The Port Honduras Marine Reserve, with its mangrove coast, clear rivers, hundreds of protective cayes, and the Barrier Reef, forms one of the most important fish nurseries in the Caribbean. The estuaries and inlets of Punta Ycacos Lagoon and the mouths of the many rivers in Southern Belize are known for their tarpon, snook and jacks. Monkey River is popular for flyfishing where bone fish, tarpon and permit are abundant. Punta Ycacos Lagoon and Puinta Negra Lake with their gras flats are known for the bonefish, permit tarpon and barracuda. Further out along the barrier reef and near the coral sand islands, grouper, snapper, jacks and barracuda are caught. For big game such as sailfish, marlin, bonito and pompano, you will have to venture into the deeper waters off the drop off, east of the barrier reef past the Sapodilla Cayes.
Peak fishing seasons vary, but you can catch all game fish year around depending on local weather conditions. Generally tarpon are most plentiful from October through mid December and in June and July. Bonefishing is best from September through January. Permit fishing peaks from August through October and March through June. Grand Slams seem to appear most frequently during the months of May and June.
Experienced and trained tour guides (all fished for a living in their previous life) take guests out to their favorite fishing areas, where they all but guarantee landing prized sportfish. Cost for fishing charters depends on the type of fishing, the size of the boat, number of anglers, and time of year. Fish are caught on a catch and release basis. Serious fishermen should bring both fly and spin tackle, and any additional equipment.
Fishing Licenses for Belize
If you’re going fishing, you need a license. Even if you’re going to be in a boat with someone who is fishing, but you’re not fishing yourself, you still need a license. Even if you’ll be fishing from shore, you need a license. You need a license to catch a fish. Period.
The law is supposed to be in the process of being re-written to eliminate from the licensing requirements fishing from shore, children under a certain age or senior citizens over a certain age, and the requirement that everybody in a boat on which fishing gear is located needs a license. (Right now, the way the law is written if 6 snorkelers go out on a boat and the guide brings along fishing gear to catch fish for lunch, all 6 snorkelers should have a fishing license.)
Even if they eliminate some silly things in the law, you’ll still always need a license for sportfishing, particularly for catch and release.

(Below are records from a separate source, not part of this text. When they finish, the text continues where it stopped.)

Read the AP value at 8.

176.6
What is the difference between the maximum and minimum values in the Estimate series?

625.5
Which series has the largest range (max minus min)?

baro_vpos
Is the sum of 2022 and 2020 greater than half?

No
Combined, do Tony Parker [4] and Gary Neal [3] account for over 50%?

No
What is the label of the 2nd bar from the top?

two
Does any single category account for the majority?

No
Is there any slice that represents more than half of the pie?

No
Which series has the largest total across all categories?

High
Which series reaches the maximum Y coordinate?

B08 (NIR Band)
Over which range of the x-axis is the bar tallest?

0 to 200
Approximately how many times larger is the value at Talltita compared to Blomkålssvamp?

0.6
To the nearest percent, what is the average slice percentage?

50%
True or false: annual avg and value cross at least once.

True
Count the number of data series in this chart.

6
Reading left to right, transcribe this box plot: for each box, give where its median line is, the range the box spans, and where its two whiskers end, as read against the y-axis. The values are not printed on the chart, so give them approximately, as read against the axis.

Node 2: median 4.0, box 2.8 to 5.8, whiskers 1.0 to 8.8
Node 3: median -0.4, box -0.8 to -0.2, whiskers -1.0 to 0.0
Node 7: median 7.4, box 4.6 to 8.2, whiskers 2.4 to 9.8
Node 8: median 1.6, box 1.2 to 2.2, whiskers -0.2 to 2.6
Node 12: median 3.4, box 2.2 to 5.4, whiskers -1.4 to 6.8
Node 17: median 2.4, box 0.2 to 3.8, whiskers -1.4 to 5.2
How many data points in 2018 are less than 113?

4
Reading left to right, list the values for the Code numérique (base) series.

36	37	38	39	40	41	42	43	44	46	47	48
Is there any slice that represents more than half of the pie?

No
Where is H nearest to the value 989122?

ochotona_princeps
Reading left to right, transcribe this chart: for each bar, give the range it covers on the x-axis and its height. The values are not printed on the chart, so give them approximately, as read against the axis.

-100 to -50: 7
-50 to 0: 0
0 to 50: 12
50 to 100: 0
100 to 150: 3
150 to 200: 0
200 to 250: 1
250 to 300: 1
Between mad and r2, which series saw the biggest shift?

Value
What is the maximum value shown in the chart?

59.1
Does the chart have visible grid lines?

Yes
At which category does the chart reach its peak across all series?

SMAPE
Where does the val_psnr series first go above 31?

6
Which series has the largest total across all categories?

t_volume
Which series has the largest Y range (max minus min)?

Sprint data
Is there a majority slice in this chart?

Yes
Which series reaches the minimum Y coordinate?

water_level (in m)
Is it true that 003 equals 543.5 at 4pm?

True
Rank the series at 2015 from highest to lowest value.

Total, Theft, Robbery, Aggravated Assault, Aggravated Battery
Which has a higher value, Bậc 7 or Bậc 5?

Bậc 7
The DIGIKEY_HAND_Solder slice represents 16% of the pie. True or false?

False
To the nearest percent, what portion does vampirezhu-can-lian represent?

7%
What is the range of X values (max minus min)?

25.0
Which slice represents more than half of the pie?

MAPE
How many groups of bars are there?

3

What kind of fish can I expect to catch?
That’s the question everyone asked, when they get on the boat (so let’s discuss the answer). Belize has some of the best sport fishing around, and most of it can be enjoyed all year long. Some anglers tell us, it is virtually impossible to go fishing in Belize and not catch something. A distinct advantage you have here, is most all the tour operators speak English.
ESTUARIES & MOUTHS OF JUNGLE RIVERS
Are the best known places for their tarpon, black snapper, jack-revalle, cubera, and snook; lagoons and coral flats for their bonefish, permit, triggerfish, and barracuda.
Are best known for thier king macherel, kingfish, jackfish, grouper, barracuda, and snapper.
DEEPER WATERS OFF THE OUTER REEFS & ATOLLS
Are best known for their amberjack, sailfish, shark, wahoo, pompano, blackfin tuna, yellowfin tuna, bonito, dolphinfish, mahi-mahi, and marlin. Species availability varies considerably, depending on the depth and clarity of water, proximity to reefs and rivers, and time of year.